● REQUIREMENT 1
Answer these questions about the blog excerpt, one line each:
(a) Where was the hermit thrush hiding?
(b) What weather arrived in New York in October?
(c) In which three cities were the streetlights photographed?
● REQUIREMENT 2
Please repeat word for word the part of the blog excerpt starting at "Sunday, October 23, 2011" and ending at "take a bath.".

━━━ READING TEXT ━━━

Sunday bird blogging



A hermit thrush, true to its name, hiding way back in the foliage in the Ramble.

Saturday, October 29, 2011

Merry October


If there were anything that could make me more grateful to be heading west to see friends next week, it would be this: snow. Snow! Snow. In October. In New York. I am so not ready for this.

Sunday, October 23, 2011

Sunday bird blogging




There are streams in the Ramble that feed into Central Park lake, and the robins seem to regard them as their personal day spa. They hang out on the rocks, they have a drink, they take a bath.

While most of them jump into the water and then frolic around and splash their wings into the water in what I'm sure is bird semaphore for "Whee!", the robin below plopped himself in and then just sat there. If I were to give this photo a caption, it would definitely be "Aaaahhhhh..."

Saturday, October 22, 2011

Collection: Streetlights





Some of the miscellaneous pictures I've taken along the way: streetlights on St. Charles in New Orleans, in the New Town, Edinburgh, and near Capitol Hill in Washington.

━━━ GIVEN INFORMATION ━━━

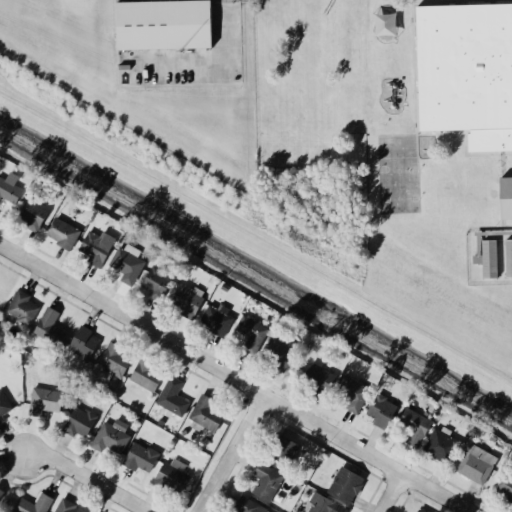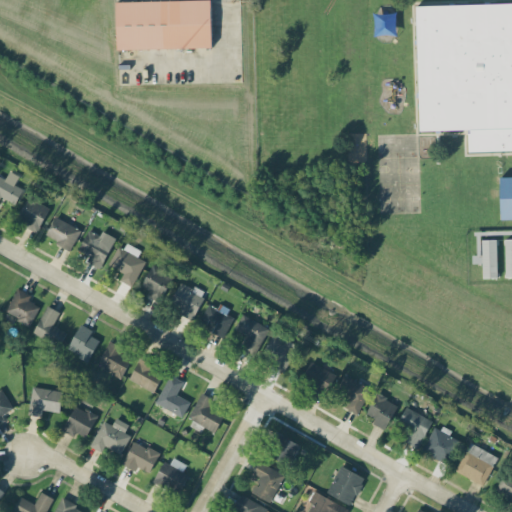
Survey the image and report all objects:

━━━

● CORRECT RESPONSE 1
(a) Way back in the foliage in the Ramble.
(b) Snow.
(c) New Orleans, Edinburgh, and Washington.

● CORRECT RESPONSE 2
Sunday, October 23, 2011

Sunday bird blogging




There are streams in the Ramble that feed into Central Park lake, and the robins seem to regard them as their personal day spa. They hang out on the rocks, they have a drink, they take a bath.